I had my baby shower this past weekend. It was a more "traditional" baby shower in that it was all ladies and lots of baby gifts. Since I don't really have any friends my age here in Anchorage (yet), everyone who attended was my mom's age and more so my mom's friends that mine, but they've known me since I was a little kid and have loved me for decades, so it was special to have them all there. We'll be having another "baby shower" next month in Tacoma with all our friends our age, it'll be co-ed, and more like a regular 20-somethings party with the reason for the party being that I'm growing a human as the only thing that really defines it as a baby shower at all.
I choose to go through so much of life alone. I don't know exactly why I do this. Part of it is certainly due to my introversion. It's easy for me to be alone and do stuff alone. It takes so much more effort to go out and do stuff with people, or to try to coordinate with others to do stuff. And now that I'm in Anchorage and know virtually no one, I spend my days alone almost exclusively.
I wasn't prepared for how much introversion would effect me as an adult. Growing up, introversion isn't really something that gets in the way of interaction with others. You go to school five days a week, do after school activities like sports or other things with other people, and we even lived with another family that had kids, so we were always playing outside together, choreographing crazy dances together, and sharing mealtimes. College is similarly easy to remain social as an introvert. Classes 5 days a week, constant programming from clubs and dorms, intramural sports, department events, and living in a dorm where other people are always running around doing something or other.
My biggest struggle since graduation hasn't been that I wasn't prepared for the job market, or didn't have enough education, it's that I've lost the community that was built into the school system. I was lucky enough when I moved to Tacoma that Dan had basically grown up there and had a huge network of friends that I easily slipped into, but even that wasn't easy for me. As an introvert I like being with people, but initiating things on my own, as opposed to having a veritable buffet cornucopia of events and groups to attend, has been probably the hardest transition from graduating college 7 years ago. Ugh, seven years it's been that I've been struggling with and trying to figure this shit out. That's not frustrating at all.
I'm afraid that becoming a parent will make my tiny social circle even tinier. I don't want to spend the next seven years stuck in the rut I've apparently been stuck in since graduating college.
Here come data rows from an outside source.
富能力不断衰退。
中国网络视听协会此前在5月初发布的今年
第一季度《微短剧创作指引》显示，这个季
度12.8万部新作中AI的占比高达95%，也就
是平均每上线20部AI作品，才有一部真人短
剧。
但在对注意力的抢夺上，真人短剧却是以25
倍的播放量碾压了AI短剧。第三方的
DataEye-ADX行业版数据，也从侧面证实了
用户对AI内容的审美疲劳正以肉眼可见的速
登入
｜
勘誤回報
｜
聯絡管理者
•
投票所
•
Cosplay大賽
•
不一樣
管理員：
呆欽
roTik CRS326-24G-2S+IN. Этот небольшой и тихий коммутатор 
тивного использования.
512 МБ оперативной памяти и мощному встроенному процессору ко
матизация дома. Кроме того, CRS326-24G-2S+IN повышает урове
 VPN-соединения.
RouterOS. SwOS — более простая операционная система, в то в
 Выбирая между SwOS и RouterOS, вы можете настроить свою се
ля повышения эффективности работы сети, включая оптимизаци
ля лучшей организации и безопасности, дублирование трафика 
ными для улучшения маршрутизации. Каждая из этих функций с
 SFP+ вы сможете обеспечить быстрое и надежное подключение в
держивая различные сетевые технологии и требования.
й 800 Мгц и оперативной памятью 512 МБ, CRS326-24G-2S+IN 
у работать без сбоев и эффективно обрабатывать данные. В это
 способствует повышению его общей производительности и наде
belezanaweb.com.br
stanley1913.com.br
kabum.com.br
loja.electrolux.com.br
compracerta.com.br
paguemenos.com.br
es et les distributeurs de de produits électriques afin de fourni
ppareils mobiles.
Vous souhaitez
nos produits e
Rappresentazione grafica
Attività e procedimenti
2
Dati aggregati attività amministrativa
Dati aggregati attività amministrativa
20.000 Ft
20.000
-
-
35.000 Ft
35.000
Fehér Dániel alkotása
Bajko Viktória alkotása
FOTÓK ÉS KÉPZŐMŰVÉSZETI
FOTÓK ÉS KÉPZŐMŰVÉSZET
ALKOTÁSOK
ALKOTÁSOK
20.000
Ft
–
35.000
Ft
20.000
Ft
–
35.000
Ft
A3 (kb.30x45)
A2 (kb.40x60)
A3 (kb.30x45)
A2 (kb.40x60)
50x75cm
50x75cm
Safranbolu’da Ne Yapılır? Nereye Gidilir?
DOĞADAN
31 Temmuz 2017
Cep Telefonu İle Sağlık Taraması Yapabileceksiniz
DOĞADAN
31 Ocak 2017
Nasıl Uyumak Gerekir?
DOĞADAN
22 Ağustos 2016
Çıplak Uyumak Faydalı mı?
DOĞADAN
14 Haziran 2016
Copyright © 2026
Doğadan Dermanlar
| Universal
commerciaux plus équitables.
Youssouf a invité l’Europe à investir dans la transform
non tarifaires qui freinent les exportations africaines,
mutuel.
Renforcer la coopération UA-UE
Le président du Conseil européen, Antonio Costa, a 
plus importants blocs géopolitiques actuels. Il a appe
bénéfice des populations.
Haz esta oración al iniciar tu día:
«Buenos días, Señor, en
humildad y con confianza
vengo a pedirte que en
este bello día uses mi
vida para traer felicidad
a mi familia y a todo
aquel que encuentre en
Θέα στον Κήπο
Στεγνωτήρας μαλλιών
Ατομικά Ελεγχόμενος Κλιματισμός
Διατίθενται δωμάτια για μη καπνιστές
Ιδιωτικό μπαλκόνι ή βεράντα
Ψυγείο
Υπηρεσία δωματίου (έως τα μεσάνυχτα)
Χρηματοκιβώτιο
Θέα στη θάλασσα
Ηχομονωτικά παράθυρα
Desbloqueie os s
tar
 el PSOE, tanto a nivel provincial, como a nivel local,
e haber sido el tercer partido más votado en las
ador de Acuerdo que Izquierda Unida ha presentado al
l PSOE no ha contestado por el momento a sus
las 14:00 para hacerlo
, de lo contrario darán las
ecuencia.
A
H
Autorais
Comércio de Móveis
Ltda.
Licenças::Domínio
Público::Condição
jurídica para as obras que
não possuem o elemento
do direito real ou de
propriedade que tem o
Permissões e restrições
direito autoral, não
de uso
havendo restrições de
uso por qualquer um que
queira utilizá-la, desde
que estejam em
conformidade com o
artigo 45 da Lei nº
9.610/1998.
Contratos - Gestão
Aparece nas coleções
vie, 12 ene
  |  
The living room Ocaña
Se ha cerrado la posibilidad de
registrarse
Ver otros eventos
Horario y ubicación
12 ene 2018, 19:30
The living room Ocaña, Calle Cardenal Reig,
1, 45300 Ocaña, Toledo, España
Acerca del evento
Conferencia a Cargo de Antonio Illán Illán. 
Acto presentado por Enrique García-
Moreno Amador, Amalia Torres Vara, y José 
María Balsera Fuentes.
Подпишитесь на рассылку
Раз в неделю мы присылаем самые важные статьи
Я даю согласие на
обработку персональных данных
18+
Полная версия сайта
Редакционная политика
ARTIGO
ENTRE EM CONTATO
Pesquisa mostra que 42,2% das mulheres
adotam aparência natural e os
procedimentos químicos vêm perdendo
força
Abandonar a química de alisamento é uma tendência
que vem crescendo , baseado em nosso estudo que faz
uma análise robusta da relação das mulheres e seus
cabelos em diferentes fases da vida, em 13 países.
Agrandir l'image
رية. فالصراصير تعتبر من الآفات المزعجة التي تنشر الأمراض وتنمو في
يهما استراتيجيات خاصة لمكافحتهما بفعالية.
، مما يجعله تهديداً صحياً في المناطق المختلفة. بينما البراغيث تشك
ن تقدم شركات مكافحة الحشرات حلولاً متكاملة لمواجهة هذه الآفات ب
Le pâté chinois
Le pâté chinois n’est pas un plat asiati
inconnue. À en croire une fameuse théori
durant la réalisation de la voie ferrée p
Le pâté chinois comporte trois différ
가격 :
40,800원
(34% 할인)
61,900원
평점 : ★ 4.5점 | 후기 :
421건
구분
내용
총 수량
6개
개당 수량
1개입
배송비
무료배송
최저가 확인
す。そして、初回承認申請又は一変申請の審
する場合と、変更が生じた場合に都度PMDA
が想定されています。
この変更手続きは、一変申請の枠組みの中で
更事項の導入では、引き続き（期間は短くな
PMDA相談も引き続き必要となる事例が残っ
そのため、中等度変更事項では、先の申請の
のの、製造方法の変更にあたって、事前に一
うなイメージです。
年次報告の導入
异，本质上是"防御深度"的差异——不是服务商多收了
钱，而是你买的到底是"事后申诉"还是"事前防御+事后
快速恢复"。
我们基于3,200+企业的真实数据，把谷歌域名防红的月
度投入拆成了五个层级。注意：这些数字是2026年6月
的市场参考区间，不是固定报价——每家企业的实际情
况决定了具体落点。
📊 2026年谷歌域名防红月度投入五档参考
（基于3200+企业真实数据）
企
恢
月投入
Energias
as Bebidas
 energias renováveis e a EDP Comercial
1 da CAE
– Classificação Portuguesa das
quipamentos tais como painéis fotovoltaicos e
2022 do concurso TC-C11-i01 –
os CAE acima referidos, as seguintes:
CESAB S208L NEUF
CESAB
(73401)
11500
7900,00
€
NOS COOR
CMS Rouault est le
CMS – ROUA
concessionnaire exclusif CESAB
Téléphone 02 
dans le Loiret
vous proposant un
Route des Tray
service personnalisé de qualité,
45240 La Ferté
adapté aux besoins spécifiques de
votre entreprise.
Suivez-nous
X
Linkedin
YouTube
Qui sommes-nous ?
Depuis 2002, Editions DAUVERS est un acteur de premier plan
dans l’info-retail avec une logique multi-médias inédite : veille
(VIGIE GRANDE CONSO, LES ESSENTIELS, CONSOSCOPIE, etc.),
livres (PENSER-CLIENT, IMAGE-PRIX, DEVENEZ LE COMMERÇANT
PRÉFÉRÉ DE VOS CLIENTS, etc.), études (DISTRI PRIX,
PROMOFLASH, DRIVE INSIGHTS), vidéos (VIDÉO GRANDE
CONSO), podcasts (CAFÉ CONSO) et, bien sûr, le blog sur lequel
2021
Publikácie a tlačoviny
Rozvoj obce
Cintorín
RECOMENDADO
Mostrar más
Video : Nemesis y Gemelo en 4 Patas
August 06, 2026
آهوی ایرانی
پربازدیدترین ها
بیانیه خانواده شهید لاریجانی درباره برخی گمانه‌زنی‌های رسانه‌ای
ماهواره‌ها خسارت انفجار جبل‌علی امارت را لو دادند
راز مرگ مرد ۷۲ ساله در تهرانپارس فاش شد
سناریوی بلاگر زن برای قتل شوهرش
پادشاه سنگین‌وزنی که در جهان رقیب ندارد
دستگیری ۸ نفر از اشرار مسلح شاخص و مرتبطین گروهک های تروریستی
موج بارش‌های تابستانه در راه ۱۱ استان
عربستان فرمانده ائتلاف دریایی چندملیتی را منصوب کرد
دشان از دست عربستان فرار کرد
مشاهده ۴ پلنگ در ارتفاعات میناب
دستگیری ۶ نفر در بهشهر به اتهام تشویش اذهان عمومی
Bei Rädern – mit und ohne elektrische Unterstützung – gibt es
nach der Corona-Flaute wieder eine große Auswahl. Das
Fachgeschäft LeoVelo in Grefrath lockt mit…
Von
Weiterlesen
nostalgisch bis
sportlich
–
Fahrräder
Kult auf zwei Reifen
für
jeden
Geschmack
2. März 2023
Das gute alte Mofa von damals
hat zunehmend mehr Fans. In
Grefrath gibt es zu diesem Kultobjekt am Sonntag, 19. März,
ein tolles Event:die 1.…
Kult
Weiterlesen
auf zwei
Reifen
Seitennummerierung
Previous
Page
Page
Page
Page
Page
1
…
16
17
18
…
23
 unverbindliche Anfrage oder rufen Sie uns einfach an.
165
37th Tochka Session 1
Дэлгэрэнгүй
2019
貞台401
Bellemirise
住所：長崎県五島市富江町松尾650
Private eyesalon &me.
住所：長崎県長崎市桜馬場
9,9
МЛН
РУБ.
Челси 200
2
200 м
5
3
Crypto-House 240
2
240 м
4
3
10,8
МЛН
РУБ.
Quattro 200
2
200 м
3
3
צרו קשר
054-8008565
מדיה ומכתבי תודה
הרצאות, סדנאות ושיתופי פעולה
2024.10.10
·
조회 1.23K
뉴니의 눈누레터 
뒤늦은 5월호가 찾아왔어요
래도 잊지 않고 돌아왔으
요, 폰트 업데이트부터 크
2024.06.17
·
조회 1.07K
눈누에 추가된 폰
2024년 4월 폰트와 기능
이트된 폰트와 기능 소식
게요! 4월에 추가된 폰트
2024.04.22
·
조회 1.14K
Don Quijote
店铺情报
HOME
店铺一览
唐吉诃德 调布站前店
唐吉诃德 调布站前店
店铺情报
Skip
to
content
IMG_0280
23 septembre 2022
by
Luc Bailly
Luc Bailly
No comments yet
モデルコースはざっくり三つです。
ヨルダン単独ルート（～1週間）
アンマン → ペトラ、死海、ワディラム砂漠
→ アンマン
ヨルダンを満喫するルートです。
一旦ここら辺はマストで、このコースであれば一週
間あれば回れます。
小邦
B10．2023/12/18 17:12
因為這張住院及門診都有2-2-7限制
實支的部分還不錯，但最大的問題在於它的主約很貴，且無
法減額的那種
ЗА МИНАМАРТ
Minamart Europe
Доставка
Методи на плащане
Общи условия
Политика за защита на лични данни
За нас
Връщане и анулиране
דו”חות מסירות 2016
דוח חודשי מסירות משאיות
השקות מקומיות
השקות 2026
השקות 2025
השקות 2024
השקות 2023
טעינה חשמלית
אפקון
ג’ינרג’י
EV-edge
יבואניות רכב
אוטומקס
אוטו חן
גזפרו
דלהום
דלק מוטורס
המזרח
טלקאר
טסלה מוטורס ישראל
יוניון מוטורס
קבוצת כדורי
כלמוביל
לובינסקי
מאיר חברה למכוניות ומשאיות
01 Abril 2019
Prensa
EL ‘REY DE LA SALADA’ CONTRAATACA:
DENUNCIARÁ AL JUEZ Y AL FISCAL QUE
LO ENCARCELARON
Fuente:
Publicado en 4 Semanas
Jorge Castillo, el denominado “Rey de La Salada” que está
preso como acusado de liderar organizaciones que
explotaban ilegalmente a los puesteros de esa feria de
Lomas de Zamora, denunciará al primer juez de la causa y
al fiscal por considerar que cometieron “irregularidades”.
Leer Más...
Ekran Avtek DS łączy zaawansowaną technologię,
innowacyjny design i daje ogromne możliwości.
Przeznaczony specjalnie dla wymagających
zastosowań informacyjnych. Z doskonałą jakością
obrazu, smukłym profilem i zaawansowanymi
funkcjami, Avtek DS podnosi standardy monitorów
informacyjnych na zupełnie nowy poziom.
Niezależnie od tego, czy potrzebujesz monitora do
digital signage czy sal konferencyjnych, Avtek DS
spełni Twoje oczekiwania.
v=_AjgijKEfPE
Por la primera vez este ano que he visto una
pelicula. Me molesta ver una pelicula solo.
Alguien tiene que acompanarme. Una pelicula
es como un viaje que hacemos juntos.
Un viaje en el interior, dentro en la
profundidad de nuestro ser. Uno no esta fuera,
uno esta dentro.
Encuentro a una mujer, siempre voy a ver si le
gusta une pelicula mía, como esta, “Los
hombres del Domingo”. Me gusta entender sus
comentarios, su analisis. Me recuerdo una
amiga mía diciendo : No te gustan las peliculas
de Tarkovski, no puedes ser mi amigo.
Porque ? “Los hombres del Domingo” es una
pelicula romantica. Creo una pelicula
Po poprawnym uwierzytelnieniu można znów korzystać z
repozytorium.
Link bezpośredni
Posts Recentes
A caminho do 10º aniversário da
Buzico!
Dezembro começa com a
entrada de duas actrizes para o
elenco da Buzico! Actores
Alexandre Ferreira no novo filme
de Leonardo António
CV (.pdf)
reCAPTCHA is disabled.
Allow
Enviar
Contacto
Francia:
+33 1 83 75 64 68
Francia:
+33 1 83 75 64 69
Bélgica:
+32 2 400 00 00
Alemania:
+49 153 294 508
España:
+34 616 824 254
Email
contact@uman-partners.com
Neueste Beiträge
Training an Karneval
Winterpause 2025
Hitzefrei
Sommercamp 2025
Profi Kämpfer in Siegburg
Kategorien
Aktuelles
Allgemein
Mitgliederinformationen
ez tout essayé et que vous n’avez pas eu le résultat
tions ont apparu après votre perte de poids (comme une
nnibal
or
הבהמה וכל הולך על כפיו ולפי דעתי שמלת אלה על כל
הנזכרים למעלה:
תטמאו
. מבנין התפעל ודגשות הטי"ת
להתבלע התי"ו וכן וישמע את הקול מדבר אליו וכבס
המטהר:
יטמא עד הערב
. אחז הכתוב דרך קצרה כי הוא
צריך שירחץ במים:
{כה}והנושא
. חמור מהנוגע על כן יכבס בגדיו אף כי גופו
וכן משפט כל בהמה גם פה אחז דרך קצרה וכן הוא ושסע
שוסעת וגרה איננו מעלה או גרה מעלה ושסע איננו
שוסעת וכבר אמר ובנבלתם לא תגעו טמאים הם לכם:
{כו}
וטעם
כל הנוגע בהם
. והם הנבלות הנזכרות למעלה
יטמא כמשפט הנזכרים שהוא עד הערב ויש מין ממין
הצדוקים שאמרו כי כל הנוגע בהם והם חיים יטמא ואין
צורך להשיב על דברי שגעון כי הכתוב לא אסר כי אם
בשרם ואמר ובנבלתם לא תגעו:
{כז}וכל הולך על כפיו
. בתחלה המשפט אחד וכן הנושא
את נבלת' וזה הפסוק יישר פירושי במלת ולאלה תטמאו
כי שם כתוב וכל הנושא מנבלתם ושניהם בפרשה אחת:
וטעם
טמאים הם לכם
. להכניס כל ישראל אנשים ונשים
For as much as I ached to get out of Tacoma for so long, now I'm feeling like I threw away the closest thing I had to a social community of friends since college (not that I threw them away, they're still there and we can still go to them and have that community there waiting for us, hence our Tacoma baby shower party). I felt so stuck in Tacoma, and was so looking forward to a fresh start, but it's been harder than I anticipated to have no friends or community of people our age to socialize with here in Anchorage.
Maybe this move was just to show me how valuable that was (don't it always seem to go that you don't know what you've got till it's gone?"). Renting out your home and moving 2500 miles is an obnoxious way to learn that lesson though. Who, What, and Where does this next year have for us? I don't think we'll stay in Anchorage long term. Is it back to Tacoma? Is it to the road in the Brave? Is it somewhere totally new and different (Nashville? Joshua Tree? Portland?)? For now, all I can see through is the end of 2016 where we'll be holding a new tiny human, celebrating the Holidays. 2017, you are a crazy mystery to me. Be nice to us, okay?